Problem: Rewrite the rows below, replacing every "series" with "line" and leaving everything else unchanged. Leave the pictures out of your version.
□ □ □
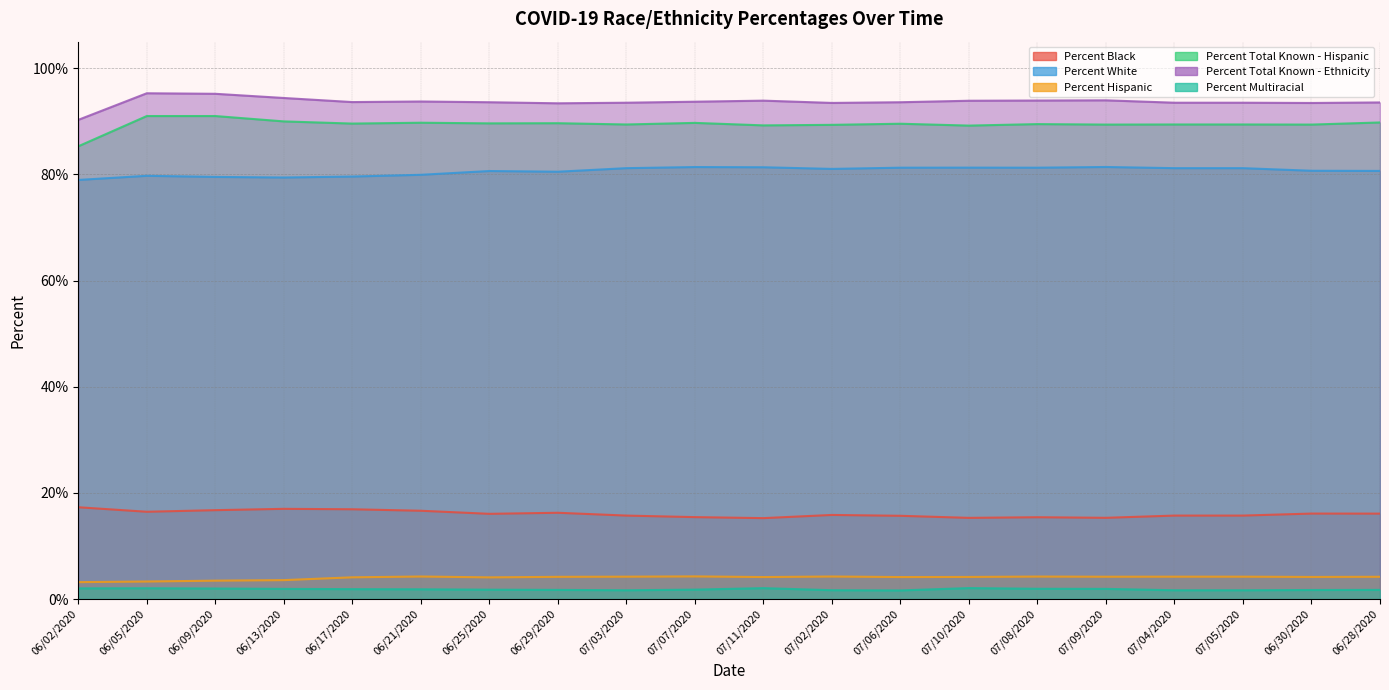

What is the label of the 3rd point from the left?

06/09/2020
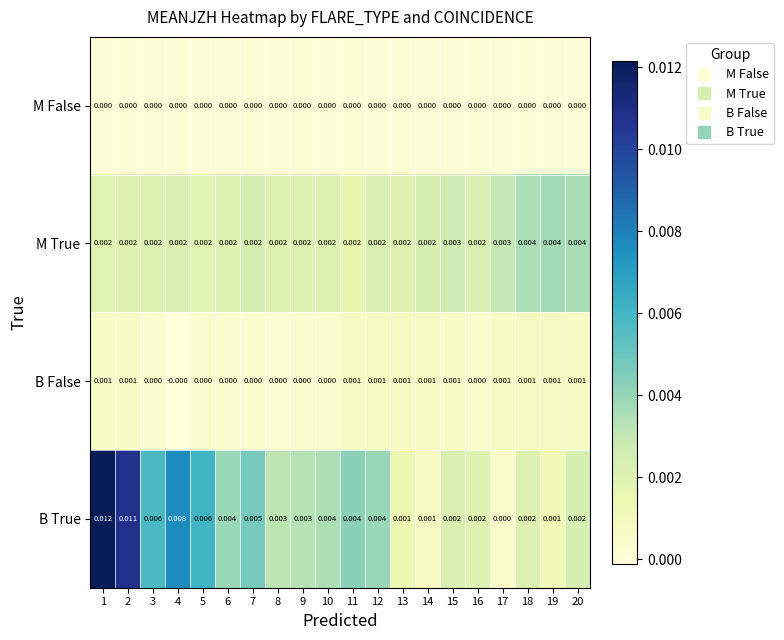

Between 3 and 13, which series saw the biggest shift?

B True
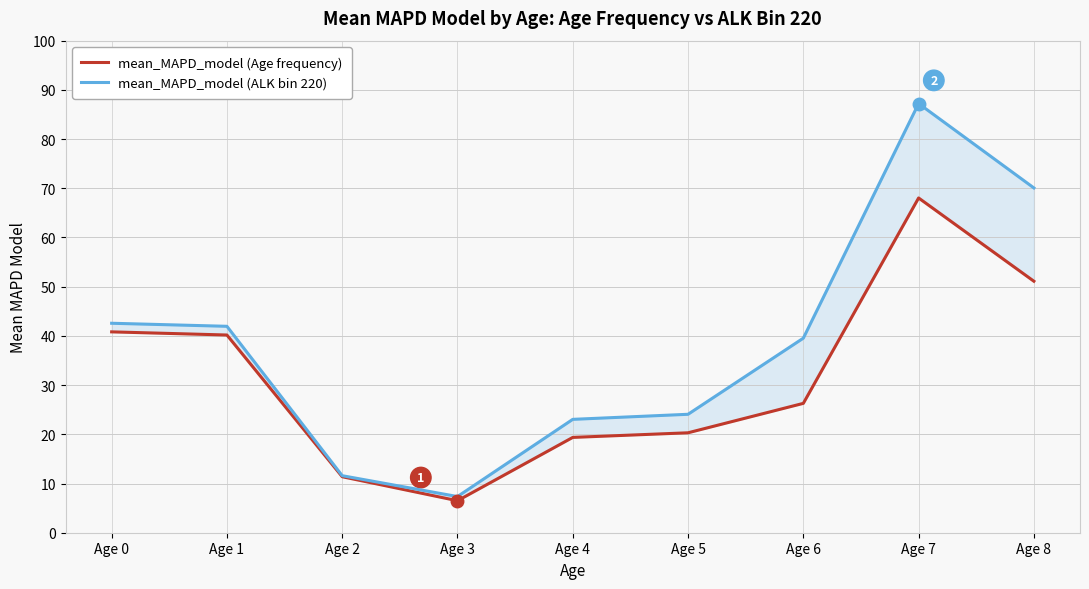

What is the average value of the mean_MAPD_model (Age frequency) series?

31.6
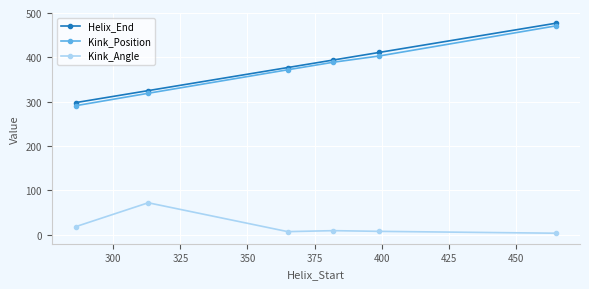

True or false: Helix_End and Kink_Angle intersect in this chart.

False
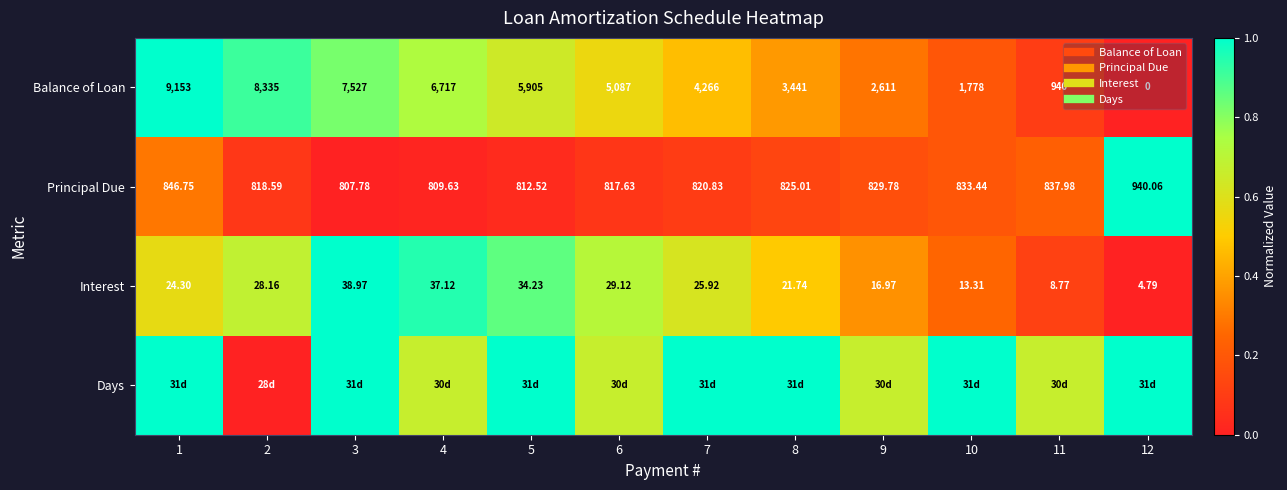

What is the difference between the Principal Due values at 12 and 10?

0.8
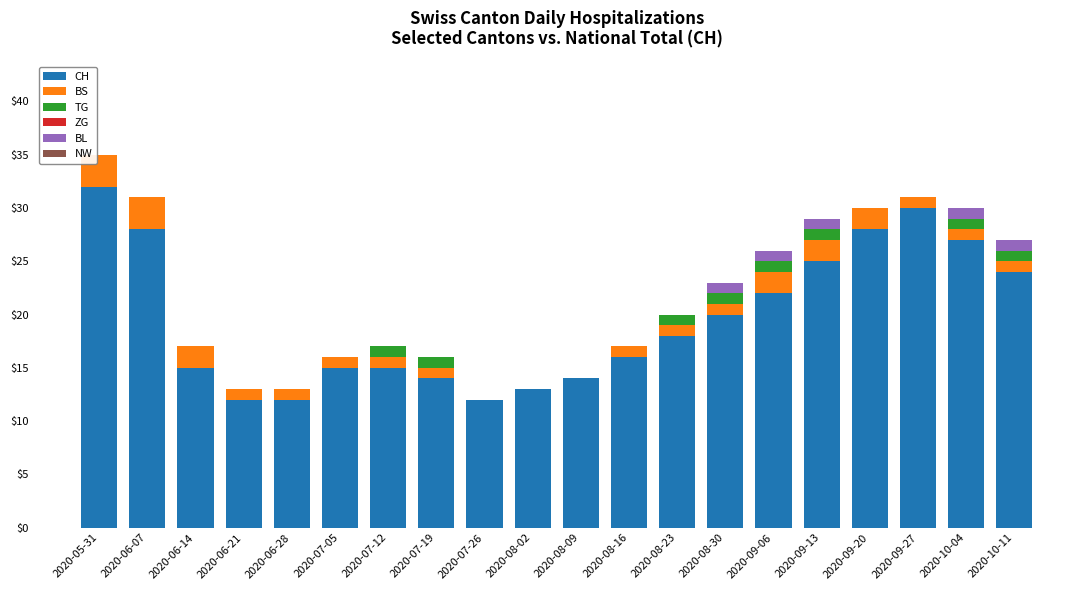

How many distinct data groups are displayed?

4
□ □ □
Answer space:
What is the label of the 3rd point from the left?

06/09/2020

Between 3 and 13, which line saw the biggest shift?

B True

What is the average value of the mean_MAPD_model (Age frequency) line?

31.6

True or false: Helix_End and Kink_Angle intersect in this chart.

False

What is the difference between the Principal Due values at 12 and 10?

0.8

How many distinct data groups are displayed?

4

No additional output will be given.